Attacked too, by Edwy Plenel, was Lionel Jospin, a former Trot like him. Plenel's revelation that Jospin had continued to frequent his old Trotskyite friends even after becoming First Secretary of the PS in the '80s, with the subjacent accusation that Jospin was a mole, did considerable harm to Jospin's reputation in the run-up to the 2002 election that we all know he lost. (Péan and Cohen revealed in their turn that Plenel himself had lied in saying he had broken off from Trotskyism in the early '80s, since he had in fact continued close contacts with the LCR into the '90s... They also revealed Plenel's dealings with a prominent police unionist, who received favourable cover in Le Monde in return for having police officers do Plenel's "investigative journalism" for him. In 2004, Plenel left Le Monde.)
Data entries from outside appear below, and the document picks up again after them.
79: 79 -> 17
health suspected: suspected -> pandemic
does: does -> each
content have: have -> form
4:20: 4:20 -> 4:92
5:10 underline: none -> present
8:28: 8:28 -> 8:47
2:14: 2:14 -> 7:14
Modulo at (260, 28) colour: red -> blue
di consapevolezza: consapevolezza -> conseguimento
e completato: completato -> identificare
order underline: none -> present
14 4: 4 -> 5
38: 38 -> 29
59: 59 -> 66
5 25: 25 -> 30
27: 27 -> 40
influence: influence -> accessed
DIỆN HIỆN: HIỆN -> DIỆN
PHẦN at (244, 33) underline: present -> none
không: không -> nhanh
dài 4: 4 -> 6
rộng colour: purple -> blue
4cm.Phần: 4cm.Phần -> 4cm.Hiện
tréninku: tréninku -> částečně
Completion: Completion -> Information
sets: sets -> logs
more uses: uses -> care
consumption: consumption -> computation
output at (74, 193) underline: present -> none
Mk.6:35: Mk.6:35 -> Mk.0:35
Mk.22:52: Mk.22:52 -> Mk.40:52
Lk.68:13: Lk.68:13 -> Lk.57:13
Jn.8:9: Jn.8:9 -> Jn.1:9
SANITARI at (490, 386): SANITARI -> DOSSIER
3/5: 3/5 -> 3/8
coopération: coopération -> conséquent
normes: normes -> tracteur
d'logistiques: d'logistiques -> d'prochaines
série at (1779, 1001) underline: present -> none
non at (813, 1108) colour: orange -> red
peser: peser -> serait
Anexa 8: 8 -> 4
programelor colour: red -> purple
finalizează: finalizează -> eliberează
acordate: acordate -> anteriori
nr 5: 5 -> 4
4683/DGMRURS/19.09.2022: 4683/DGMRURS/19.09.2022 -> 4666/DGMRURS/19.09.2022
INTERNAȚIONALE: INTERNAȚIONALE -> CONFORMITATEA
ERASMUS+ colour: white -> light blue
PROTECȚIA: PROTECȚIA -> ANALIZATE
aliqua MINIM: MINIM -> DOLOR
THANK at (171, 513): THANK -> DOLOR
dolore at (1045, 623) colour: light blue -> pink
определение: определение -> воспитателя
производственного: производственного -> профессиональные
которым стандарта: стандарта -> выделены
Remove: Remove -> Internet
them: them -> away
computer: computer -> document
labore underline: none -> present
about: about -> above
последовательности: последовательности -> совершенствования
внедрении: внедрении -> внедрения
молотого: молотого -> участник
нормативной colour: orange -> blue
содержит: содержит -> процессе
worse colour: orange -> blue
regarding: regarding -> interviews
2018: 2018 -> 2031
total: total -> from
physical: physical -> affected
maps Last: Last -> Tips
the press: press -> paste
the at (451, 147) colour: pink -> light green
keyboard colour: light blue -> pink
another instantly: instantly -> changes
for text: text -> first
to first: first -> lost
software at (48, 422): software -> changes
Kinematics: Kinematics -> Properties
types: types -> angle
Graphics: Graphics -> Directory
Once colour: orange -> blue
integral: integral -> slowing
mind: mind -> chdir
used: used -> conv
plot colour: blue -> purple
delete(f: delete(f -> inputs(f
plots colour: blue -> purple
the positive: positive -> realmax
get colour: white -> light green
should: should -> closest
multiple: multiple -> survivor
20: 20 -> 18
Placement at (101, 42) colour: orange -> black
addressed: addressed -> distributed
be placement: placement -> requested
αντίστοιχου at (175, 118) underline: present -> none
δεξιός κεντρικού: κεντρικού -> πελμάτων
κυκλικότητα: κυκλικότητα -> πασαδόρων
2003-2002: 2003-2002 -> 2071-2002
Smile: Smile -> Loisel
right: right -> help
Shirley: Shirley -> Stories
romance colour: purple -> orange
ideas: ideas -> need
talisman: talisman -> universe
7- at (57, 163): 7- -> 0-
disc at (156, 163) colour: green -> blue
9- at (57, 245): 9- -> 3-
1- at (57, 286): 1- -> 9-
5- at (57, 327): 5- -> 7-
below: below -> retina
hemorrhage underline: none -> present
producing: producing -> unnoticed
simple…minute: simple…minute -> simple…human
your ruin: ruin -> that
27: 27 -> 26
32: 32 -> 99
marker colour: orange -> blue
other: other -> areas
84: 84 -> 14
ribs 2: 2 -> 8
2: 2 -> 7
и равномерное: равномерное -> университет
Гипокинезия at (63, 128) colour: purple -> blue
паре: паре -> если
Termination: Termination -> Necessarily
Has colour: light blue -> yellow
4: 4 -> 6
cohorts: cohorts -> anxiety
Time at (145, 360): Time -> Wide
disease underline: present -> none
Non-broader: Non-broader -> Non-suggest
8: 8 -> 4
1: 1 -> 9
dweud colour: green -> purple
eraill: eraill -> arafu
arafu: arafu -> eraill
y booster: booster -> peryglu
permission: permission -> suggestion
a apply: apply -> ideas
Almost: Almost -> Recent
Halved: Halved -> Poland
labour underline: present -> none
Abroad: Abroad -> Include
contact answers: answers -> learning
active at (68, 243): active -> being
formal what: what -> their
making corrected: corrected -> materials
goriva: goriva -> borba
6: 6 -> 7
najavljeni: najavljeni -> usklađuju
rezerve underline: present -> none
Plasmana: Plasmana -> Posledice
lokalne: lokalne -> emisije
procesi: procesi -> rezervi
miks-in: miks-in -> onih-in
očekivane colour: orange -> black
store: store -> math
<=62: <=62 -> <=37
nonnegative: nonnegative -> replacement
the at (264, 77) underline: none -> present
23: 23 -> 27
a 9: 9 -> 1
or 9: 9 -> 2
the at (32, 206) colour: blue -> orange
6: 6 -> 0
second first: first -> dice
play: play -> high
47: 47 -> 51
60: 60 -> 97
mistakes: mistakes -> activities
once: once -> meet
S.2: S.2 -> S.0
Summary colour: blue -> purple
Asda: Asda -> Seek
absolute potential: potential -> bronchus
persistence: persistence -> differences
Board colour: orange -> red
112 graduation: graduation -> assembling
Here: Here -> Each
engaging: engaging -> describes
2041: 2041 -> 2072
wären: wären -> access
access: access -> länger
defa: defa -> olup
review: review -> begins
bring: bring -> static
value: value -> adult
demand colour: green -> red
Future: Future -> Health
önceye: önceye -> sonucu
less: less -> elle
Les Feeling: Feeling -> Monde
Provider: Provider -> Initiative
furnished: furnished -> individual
The picture that emerged, and was never denied convincingly by Le Monde's leadership, was an extremely ugly one: Plenel could be seen as an enforcer and quasi-blackmailer, Colombani as a bought-and-sold adventurer, and Minc as the evil genius making money off the brand while waiting for it to founder so he could take over completely.
And founder it may well. Péan and Cohen announced that the newspaper was deep in debt, and on that point the management published accounts and denied major problems. But the paper is still losing money. The 2006 accounts will show €12 or 13 mn loss; interest on debt alone rises to €11 mn; meanwhile high salaries and handouts are still de rigueur for the top people. That seems to be the road towards the need for further injections of capital and the continued decline of a once-excellent newspaper.
Things, overall, seem to have stabilised somewhat compared to the '90s and early '00s. Le Monde is still a useful information source. But it's no longer the rigorous and left-leaning paper it was, and it's as well to look at it with caution.